Black Diamond - Martin Walker [47]
The contrast between the mumbling Alphonse and the dynamic and dashing figure of Pons in his open-necked white shirt was more than striking. It was like a shift in time between Alphonse’s era of dull but worthy causes and a new politics of image and excitement. Bruno could almost feel a thrill of expectation run through the hall as Alphonse handed over the microphone. Pons climbed up onto a chair and beamed at the crowd.
“Can you all see me?” he asked. A roar came back. “Can you all hear me?” Another roar. “Welcome to everybody, Greens, Socialists, Communists and monarchists, you’re all welcome here tonight—just so long as you don’t try to build a sawmill where we’re trying to raise our children.”
Another roar, but this time it was mainly laughter. Bruno found himself warming to the man, Pons’s charm somehow coming across in public in a way that Bruno hadn’t seen before in St. Denis. People instinctively took to him. Within thirty seconds, Pons had established himself as a born speaker and politician. Even the hard-line old lefties who thought it heresy to have a common program with the Greens were smiling.
“Now I’m sorry to say that here comes the boring part, but it’s important for our kids and our town, so we’re going to have to put up with it as we go through the common program we’ve agreed upon.” He paused. “And if it’s going to be a dull ten minutes for you all, then think about those of us who spent ten hours drafting this.”
More laughter, and then a respectful and interested silence as Pons went through the ten points. Bruno wouldn’t have disagreed with a word of it, nor would Mayor Mangin, or any other politician in France. It was a list of generalities on jobs, the environment, low taxes and the importance of children and the elderly. It was so bland that Bruno felt his customary skepticism start to creep back.
“He’s a good speaker,” Pamela murmured, her eyes fixed on Pons.

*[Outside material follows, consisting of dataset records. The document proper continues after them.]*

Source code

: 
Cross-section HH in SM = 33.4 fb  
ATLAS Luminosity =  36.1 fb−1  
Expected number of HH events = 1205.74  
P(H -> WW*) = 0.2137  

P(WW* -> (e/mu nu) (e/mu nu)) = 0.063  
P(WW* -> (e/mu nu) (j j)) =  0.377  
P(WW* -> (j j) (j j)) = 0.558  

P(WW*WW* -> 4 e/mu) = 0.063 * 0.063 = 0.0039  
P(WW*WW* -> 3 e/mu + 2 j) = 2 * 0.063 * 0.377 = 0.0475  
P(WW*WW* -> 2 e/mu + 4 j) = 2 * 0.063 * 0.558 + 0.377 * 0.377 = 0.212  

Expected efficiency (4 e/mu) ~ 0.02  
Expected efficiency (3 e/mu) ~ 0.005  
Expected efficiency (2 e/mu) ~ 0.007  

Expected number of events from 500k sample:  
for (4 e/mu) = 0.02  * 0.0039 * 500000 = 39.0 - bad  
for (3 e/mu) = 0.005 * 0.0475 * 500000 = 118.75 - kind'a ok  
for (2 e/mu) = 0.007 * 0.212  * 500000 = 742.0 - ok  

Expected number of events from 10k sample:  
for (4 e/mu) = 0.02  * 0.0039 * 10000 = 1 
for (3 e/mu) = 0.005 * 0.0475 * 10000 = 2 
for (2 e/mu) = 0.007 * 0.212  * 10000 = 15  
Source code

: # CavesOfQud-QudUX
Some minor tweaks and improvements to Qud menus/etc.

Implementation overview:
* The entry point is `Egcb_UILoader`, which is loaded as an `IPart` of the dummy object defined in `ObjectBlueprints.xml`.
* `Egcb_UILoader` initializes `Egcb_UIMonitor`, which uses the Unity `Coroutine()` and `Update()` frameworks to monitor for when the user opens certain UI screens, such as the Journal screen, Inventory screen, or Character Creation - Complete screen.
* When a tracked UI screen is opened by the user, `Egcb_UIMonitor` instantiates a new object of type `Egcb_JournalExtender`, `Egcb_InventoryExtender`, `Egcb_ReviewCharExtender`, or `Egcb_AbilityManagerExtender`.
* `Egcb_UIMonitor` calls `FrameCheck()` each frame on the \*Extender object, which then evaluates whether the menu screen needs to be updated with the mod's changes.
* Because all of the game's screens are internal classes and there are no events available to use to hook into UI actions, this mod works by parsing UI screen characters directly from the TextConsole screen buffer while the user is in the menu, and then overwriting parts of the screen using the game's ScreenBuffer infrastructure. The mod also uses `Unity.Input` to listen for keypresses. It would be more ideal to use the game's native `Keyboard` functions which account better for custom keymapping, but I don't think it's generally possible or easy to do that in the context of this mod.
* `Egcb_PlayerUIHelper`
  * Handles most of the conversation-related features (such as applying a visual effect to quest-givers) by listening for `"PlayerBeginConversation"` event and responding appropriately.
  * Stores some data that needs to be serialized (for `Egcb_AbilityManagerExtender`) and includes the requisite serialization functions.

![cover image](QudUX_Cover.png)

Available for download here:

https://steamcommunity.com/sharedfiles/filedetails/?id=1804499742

Beside her, Fabiola looked at Bruno and rolled her eyes. He winked back at her, relieved that he wasn’t the only one to find this party manifesto less than persuasive.
“Now you may say that this program is not very detailed, and you’d be right,” Pons went on, running his fingers through his already tousled hair. “But we have spent a lot of time working together on this and learning that we can indeed work together. What we have produced here is a set of binding principles. I repeat, binding principles. They are our bedrock, our moral and political foundation, and these principles will inform and shape every decision we take as members of your town council.
“I can’t tell you tonight what’s going to come up. Let’s be honest about this. I don’t know what new regulations on water supply and sewage we’ll get from Paris or what new rules on recycling we’ll get from Brussels. Nobody yet knows what the regional council may ask us to do about public housing or about building codes. But what we can promise you is that we’ll never violate the principles I have spelled out tonight. Your jobs are too important, and the air your children breathe is too important.”
“So why did you close down the sawmill and put me out of work?” came a shout from the crowd. Bruno turned and saw it was Marcel, the foreman at the sawmill.
“We didn’t,” Pons replied. “The law did that. We put up compromise after compromise to keep the sawmill open and to save your jobs. We offered to buy a piece of land that would have made the sawmill legal. And we all know who turned us down. We’ve done a lot here in St. Denis, all of us, all of you and every taxpayer, to help hang on to those jobs. Your own taxes helped pay for the last piece of antipollution equipment that was installed. And that was the right thing to do, because jobs and the environment have to go together.